制止
海が近くて良かったと思う。人と関わることを少なくした生活をしてる中で僕がここにいても世界は動いているみんな生き続けているのだと思える。
だからこうしてたまに砂浜をあてもなく歩いていく。ひとけも滅多になくただ砂と海が広がる視界。
いつもと変わらない日々のはずなのに見慣れない人影がそこにはあった。
「どこか痛いのか?」
足を止めて人影を見つめていたはずなのにいつの間にかその人影はそこにはあらず足元にいて見上げていた。
幼い少女。でも幼くてもあまりにも知っている人物に似すぎていて何より見上げてくる瞳で確信してしまった。
「……カガリ」
「私を知っているのか?」
「名前、だけなら」
夢に決まっていると思い咄嗟にそう答えていた。すると幼いカガリは落胆したように肩を落とし俯いた。
「そうか、じゃあ帰り道は知らないな」
「迷子なの?」
「帰る場所はわかる!」
顔を上げて強く言う様がカガリらしくて笑ってしまう。
「痛いわけじゃないんだな」
「え?」
そういえば痛いのかと先程問いかけられた。聞き返すもカガリは背を向けて歩き出す。そのあとを追った。
「どこにいくの?」
「帰るんだ。私は帰らなきゃいけない」
前を見据えてひたすら歩いていく。
「夢だとは思わないの?」
僕の問いかけに足が止まる。どういう意味かと聞くかのように見つめられた。
「突然こんな場所に来てるなんておかしいと思うよ?」
「夢でも動かないでいいわけがない」
言い切って歩き出す。僕はまるでカガリを阻むものみたいだ。邪魔をしているような。
気づいたら追っていた足は止まっていた。俯いて足元を見つめる。
「僕は動くべきではない」
「疲れたのか?」
呟いたら突然顔を覗き込まれて驚いた。
「大丈夫だよ。カガリは行って」
「駄目だ。置いていきたくない」
そう言って僕の手を掴む。引くことはせずに僕が歩き出すのを待っているようだった。
「痛いなら一人でいたら駄目だ」
「どこも痛くないよ」
心配してくれているようだから安心させるように言ったのにカガリは眉を下げて悲しそうな表情を見せた。

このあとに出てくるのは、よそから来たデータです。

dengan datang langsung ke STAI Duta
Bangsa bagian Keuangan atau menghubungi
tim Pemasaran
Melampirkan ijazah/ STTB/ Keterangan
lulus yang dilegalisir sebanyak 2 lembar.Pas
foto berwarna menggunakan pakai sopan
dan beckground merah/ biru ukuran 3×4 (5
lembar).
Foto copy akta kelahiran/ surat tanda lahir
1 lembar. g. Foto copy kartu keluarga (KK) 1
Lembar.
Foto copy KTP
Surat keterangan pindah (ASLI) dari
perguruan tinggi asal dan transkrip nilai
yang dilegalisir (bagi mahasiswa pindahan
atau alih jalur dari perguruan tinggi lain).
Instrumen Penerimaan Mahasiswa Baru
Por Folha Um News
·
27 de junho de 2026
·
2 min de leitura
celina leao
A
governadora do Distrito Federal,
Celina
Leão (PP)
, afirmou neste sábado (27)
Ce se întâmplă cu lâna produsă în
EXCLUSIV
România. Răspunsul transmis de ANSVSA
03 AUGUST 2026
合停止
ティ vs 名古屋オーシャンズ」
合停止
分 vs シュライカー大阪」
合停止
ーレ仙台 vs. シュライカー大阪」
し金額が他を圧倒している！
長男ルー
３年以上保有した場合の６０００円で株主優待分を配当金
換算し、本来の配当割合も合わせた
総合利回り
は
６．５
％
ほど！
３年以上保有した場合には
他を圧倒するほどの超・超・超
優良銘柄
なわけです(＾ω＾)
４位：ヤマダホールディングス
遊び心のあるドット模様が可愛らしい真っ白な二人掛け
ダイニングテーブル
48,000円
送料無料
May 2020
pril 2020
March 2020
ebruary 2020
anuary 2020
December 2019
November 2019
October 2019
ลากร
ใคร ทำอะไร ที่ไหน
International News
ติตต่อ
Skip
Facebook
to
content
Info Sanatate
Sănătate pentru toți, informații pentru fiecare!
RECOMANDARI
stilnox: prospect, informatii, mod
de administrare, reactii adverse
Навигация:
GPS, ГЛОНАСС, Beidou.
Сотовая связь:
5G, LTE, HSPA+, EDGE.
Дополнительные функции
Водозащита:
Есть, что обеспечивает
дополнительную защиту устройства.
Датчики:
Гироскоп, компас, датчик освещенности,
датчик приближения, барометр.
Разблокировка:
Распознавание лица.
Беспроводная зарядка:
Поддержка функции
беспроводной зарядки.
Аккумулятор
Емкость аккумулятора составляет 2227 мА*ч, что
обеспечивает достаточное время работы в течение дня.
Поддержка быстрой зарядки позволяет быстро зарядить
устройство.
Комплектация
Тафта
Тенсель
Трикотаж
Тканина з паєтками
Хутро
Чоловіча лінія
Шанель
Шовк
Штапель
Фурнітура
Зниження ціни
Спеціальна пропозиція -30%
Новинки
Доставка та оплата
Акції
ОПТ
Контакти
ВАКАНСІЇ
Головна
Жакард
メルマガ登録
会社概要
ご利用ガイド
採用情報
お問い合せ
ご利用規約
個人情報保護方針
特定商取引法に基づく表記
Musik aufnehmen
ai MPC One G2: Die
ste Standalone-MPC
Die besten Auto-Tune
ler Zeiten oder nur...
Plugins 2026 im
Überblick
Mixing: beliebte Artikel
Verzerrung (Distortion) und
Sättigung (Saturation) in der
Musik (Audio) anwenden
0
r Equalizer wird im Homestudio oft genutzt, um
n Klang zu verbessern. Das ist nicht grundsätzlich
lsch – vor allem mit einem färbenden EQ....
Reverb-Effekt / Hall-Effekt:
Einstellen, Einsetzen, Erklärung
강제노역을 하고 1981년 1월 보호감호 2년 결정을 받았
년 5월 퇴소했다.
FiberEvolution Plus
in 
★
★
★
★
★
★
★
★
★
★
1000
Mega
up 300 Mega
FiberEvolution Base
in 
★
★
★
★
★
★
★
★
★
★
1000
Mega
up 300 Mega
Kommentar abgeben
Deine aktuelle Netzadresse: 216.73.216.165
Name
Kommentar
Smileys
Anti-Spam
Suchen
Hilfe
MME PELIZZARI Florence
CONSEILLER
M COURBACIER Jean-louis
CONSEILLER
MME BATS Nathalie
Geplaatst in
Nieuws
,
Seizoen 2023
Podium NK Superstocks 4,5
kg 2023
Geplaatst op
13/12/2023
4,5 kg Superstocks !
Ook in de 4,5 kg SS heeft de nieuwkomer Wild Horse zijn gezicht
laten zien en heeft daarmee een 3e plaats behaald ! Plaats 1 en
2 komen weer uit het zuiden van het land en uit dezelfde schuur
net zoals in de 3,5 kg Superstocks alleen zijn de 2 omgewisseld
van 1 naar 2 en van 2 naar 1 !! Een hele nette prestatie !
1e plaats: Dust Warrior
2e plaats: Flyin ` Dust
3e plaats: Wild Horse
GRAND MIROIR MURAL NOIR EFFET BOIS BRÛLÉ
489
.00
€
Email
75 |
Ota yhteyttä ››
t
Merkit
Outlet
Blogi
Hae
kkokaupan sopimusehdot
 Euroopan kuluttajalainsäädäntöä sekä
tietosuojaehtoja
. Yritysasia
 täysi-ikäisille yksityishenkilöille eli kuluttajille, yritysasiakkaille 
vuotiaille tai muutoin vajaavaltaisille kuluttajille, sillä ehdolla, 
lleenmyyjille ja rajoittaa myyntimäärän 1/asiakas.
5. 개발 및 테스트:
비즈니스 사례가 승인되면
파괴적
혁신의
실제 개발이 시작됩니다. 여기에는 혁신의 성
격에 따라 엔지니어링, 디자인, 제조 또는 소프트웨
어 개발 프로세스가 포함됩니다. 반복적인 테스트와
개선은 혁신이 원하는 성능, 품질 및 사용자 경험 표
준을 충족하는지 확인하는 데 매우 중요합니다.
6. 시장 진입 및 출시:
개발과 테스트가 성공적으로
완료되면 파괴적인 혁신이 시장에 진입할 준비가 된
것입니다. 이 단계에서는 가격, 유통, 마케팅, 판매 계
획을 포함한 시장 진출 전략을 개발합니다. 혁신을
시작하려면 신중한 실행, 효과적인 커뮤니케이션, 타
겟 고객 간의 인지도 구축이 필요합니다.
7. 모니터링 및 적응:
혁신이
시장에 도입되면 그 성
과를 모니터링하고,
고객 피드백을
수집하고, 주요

「さっきひとりぼっちで寂しかったんだ。でもお前の姿を見てこの世界には一人じゃないってわかって歩きだすことができた」
掴んだ手に力が入る。とてもそうは見えなかったのに語るカガリが僕を元気づけようと嘘を言っているようには思えなくて握り返した。
「もう少ししたら行くから」
「わっ」
手を引いて抱き上げる。僕より高くなった目線だからか突然抱き上げたことよりも少し違って見える景色に驚いているようだった。遠くにある水平線を見つめる瞳は力強い。
「広いな」
「うん」
しばらくそうして見つめていると大きな波が迫ってきた。
やはり夢だったのかと思いながらカガリを抱き締めるとカガリも小さな体で僕を抱き締めた。
今はまだこの場所にいる。いつか動く時が来たらその時は迷わない。大切な場所を守るために戦うよ。